With long-term follow up, registration trials can provide invaluable data about new classes of drugs, and the initial phase 3 trial of ibrutinib for first-line treatment of chronic lymphocytic leukemia/small lymphocytic lymphoma (CLL/SLL) is testament to this. Burger and colleagues report that, after 10 years of follow-up, median progression-free survival is a remarkable 8.9 years, dose reduction is effective in managing many of the typical side effects, secondary leukemias are rare, and more than one-fourth of all initiating patients remain on ibrutinib.

Epcoritamab and glofitamab are both off-the-shelf bispecific CD20×CD3 T-cell engagers that are approved by the US Food and Drug Administration for the treatment of relapsed diffuse large B-cell lymphoma (DLBCL). Brooks and colleagues report the clinical outcomes of 245 real-world patients, 70% of whom would not have met trial entry criteria, who received these drugs as a standard-of-care treatment, the majority after chimeric antigen receptor T-cell therapy. While durability of complete responses (CRs) appears consistent with clinical trial data, CR rates are lower at approximately 25%, as is progression-free and overall survival, with absence of CD20 expression portending poor response and clinical trial eligibility associated with better outcomes. These data indicate that the optimal use of these bispecific agents has yet to be defined.

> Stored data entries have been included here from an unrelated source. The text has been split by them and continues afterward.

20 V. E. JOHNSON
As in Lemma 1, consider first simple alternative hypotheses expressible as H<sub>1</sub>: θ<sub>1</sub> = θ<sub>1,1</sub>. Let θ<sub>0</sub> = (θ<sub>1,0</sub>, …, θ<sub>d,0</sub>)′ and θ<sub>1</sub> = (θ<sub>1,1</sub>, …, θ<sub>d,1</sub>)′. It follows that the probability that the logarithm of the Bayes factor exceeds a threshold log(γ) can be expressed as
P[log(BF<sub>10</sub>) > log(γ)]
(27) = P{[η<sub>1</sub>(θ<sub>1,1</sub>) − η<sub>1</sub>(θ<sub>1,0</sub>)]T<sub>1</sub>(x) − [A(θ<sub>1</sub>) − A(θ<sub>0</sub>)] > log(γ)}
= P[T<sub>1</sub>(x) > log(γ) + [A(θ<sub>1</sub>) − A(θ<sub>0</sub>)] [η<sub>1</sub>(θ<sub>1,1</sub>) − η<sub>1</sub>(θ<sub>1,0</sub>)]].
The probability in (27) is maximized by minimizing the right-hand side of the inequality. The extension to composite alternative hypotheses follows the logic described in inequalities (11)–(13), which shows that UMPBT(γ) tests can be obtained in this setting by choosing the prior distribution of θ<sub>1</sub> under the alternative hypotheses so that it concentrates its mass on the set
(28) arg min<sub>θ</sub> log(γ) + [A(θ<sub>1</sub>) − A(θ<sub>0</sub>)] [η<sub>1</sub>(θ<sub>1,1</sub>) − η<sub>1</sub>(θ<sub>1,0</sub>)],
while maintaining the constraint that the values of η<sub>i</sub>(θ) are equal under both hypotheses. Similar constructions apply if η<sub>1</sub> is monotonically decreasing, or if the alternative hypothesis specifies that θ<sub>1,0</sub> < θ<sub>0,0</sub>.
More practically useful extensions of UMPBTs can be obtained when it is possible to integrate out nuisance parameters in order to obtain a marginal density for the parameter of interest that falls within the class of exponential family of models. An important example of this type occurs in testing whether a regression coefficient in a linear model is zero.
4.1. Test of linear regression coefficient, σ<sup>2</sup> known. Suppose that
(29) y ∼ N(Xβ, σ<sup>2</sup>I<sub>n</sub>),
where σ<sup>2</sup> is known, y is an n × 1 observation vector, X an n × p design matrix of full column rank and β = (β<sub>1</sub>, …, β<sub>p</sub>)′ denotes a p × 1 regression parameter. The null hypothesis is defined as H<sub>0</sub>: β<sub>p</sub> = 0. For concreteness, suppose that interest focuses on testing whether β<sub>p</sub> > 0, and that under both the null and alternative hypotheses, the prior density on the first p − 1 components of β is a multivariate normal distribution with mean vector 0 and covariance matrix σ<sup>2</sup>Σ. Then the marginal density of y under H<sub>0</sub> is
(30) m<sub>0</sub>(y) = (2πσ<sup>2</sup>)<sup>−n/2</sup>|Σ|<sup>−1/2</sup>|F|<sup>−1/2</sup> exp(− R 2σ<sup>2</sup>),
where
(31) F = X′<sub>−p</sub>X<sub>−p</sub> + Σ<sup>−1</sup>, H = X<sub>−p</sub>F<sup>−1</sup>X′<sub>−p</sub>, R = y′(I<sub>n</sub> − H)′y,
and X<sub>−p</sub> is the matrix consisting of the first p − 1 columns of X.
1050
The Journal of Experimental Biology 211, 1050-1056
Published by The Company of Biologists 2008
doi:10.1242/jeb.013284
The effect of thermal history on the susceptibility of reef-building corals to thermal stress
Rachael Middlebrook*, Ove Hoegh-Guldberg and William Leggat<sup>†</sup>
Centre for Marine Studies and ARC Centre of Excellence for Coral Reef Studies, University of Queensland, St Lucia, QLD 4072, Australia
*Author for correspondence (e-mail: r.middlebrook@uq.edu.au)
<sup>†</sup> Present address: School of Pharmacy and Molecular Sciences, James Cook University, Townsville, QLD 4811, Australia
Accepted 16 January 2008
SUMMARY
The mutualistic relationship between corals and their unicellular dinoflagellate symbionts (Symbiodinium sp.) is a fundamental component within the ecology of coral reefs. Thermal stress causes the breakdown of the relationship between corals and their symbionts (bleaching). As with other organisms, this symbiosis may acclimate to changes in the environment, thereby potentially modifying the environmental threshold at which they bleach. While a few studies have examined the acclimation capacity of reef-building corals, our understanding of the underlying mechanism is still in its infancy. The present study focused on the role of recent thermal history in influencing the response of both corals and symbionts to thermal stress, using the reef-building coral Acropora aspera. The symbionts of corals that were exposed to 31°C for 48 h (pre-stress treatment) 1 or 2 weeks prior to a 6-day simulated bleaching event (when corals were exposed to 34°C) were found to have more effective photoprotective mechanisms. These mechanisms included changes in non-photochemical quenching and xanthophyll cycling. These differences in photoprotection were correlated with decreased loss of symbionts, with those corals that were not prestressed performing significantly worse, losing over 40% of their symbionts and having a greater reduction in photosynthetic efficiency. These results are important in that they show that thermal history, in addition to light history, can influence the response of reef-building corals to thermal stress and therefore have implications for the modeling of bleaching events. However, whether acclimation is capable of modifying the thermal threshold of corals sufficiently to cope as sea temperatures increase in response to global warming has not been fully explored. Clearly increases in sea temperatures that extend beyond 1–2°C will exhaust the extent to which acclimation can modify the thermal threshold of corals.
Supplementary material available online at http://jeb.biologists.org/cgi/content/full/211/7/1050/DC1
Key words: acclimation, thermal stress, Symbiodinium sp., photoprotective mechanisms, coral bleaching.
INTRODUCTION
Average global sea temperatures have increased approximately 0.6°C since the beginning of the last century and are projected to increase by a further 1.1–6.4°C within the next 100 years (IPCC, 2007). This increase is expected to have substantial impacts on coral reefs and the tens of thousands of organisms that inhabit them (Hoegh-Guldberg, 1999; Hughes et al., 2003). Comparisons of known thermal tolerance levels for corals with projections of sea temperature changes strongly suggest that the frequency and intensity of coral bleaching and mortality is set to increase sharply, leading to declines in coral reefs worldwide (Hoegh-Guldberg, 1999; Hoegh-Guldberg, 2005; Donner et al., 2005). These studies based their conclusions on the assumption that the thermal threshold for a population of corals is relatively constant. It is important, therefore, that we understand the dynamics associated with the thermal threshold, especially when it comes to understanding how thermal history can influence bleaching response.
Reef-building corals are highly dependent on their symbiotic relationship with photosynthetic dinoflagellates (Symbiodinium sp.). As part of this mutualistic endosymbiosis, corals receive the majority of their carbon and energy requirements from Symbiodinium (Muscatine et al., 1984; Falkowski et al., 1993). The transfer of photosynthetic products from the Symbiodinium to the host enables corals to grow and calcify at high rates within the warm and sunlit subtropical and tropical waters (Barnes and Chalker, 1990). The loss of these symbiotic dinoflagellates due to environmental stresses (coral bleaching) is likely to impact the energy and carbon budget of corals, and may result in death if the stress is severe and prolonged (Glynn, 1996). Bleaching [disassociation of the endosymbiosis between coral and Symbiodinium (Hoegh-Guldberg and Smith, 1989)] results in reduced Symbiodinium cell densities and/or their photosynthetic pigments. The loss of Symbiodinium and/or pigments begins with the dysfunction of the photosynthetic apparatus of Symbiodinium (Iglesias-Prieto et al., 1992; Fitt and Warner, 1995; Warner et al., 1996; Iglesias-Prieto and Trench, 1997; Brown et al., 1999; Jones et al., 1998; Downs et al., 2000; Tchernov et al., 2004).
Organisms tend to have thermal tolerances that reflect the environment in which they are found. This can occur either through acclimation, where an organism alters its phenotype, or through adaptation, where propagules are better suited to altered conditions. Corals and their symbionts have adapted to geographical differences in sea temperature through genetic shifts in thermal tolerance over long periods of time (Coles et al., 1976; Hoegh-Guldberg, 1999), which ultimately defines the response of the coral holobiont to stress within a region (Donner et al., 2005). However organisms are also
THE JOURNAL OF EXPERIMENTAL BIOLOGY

The role of altered metabolism in hematological malignancies is increasingly recognized beyond specific examples such as isocitrate dehydrogenase–mutant acute myeloid leukemia. Using human diffuse large B-cell lymphoma (DLBCL) cell lines, patient samples, and Myc-driven murine B cells, Jaafar et al found that supplementation of α-ketoglutarate (α-KG) to lymphoma cells increases cell death, regardless of cell of origin or genetic characteristics. α-KG supplementation rewires branched-chain amino acid metabolism to deplete amino acids, thereby inactivating mTORC1 via perturbed lysosomal localization and suppressing lymphoma growth. These data provide clues for future clinical investigation.

Myeloid neoplasms (MN) with TP53 mutations represent a distinct disease group with dismal outcomes, reflecting resistance to existing therapies. Kruer and colleagues report that upregulation of the nuclear exporter XPO1 is central to acquired resistance in TP53-mutant MN following treatment with the combination of azacitidine and the experimental p53 reactivator eprenetapopt in clinical trials. Their associated preclinical investigations using cell lines and patient-derived xenografts support future clinical trials of existing XPO1 inhibitors in combination with eprenetapopt in patients who fail frontline therapies.

Factor VIII (FVIII) is activated by thrombin at sites of vascular injury, and low levels cause hemophilia while high levels increase thrombotic risk. Inactivation of FVIII is thought to occur via at least 2 mechanisms. Using biochemical and in vivo studies, Morris et al provide evidence that both dissociation of its A2 domain and cleavage by activated protein C inactivate FVIII in vivo and that interactions with FIXa and FX modulate which mode of inactivation is predominant. These data are likely to be important to inform therapeutic drug design.